Heart Disease: Heart failure is a clinical syndrome that occurs secondary to severe, overwhelming cardiac disease. It occurs because the heart is no longer able to maintain normal venous/capillary pressures, cardiac output, and/or systemic blood pressure. It is most commonly caused by a chronic disease that results in a severe decrease in myocardial contractility, severe regurgitation or shunting, or severe diastolic dysfunction. However, it is common to have all three abnormalities present simultaneously (but with one predominating).
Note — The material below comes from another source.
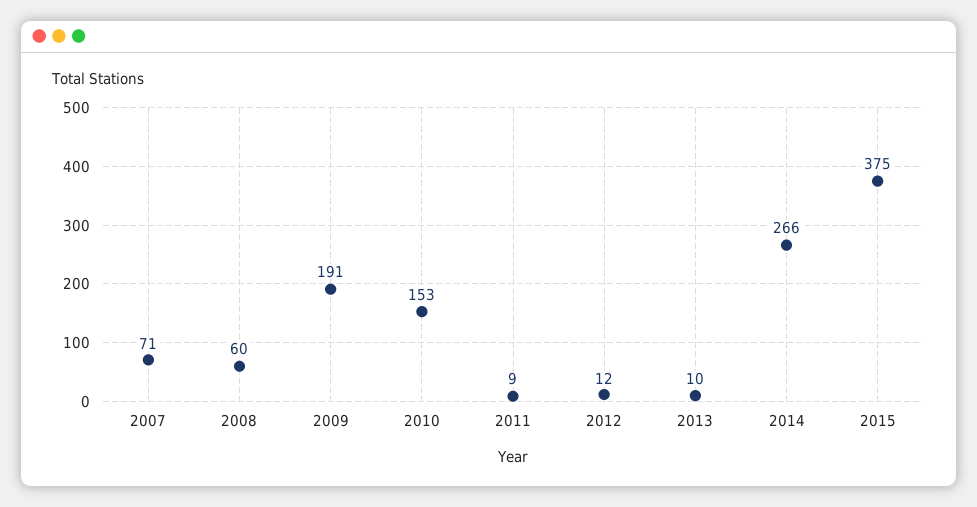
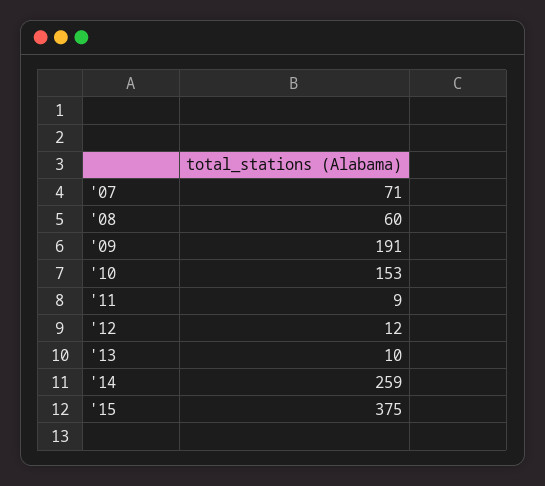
2014: 266 -> 259

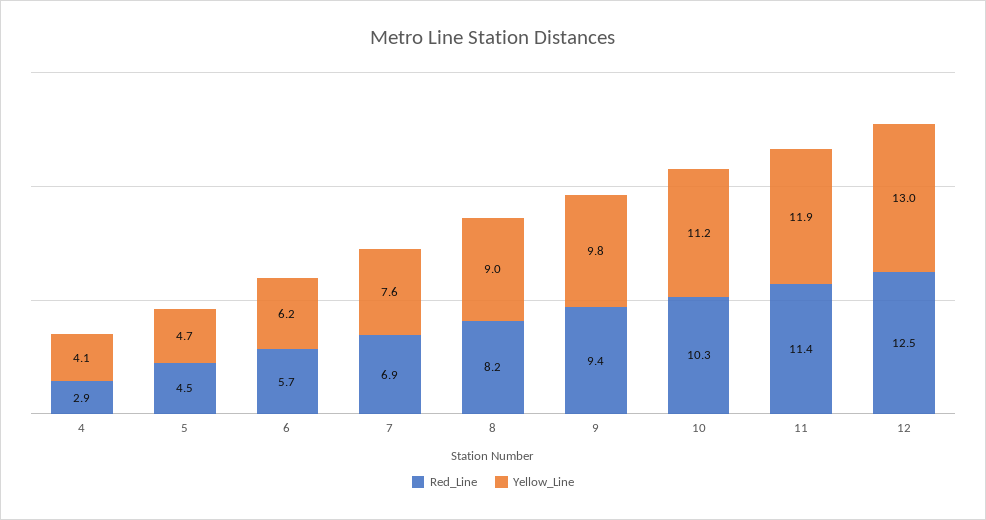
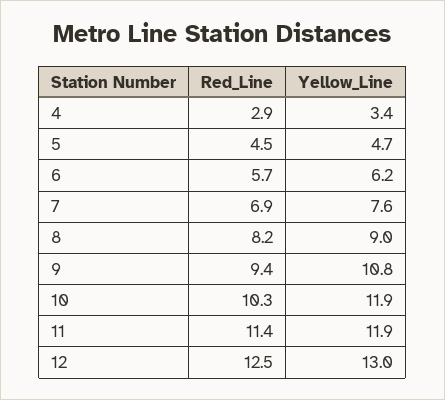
Yellow_Line, 4: 4.1 -> 3.4
Yellow_Line, 9: 9.8 -> 10.8
Yellow_Line, 10: 11.2 -> 11.9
By far, the most common clinical manifestations seen with heart failure are directly due to edema and effusion (congestive or backward heart failure). Much less commonly, animals present because of signs referable to a decrease in cardiac output (forward heart failure). Very rarely, they present in cardiogenic shock (low blood pressure due to decreased cardiac output). This occurs because the cardiovascular system operates under a system of priorities. Its three primary functions are to maintain a normal blood pressure and normal cardiac output, both at a normal venous/capillary pressure. When the system is overwhelmed, it allows venous/capillary pressure to increase first (and so allows edema or effusion to form) and then allows cardiac output to fall. Only after cardiac output has fallen remarkably does cardiogenic shock occur. In acute heart failure, before any compensation has occurred, cardiogenic shock may predominate, but even in this situation, acute chordal rupture is the most common cause of acute heart failure in animals and results in an increased left atrial pressure and thus pulmonary edema.